• Activity
Across the listing, count the lines that include the string "moved". Give nothing besides the number.

───── Data provided

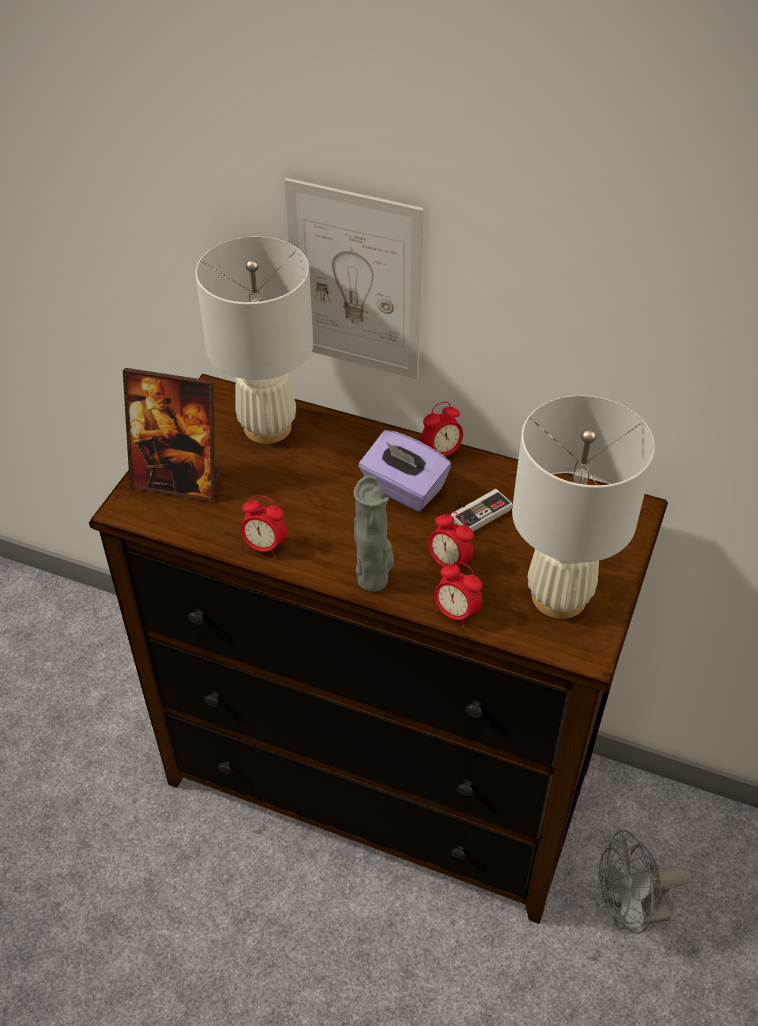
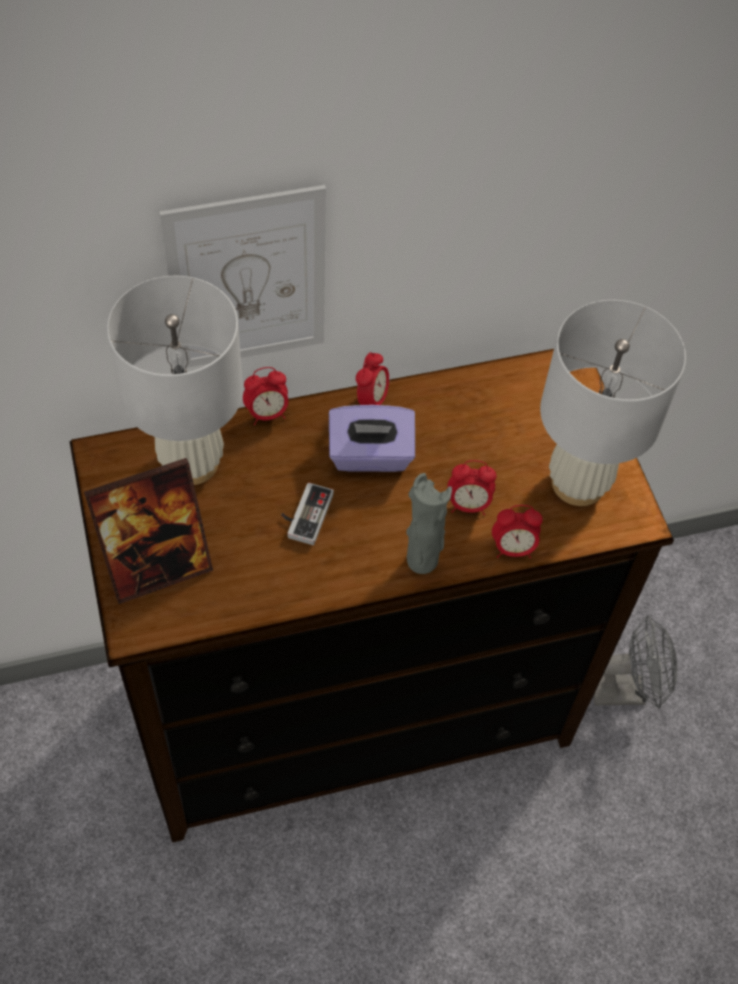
camera: 40 degrees left, 10 degrees up
alarm clock [241,495,287,558] -> alarm clock moved to [243,367,288,425]
game controller [451,489,512,531] -> game controller moved to [281,483,334,545]
grey fan [599,830,691,934] -> grey fan turned 135 degrees counterclockwise [593,615,677,709]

──────────

• Solution for this task
2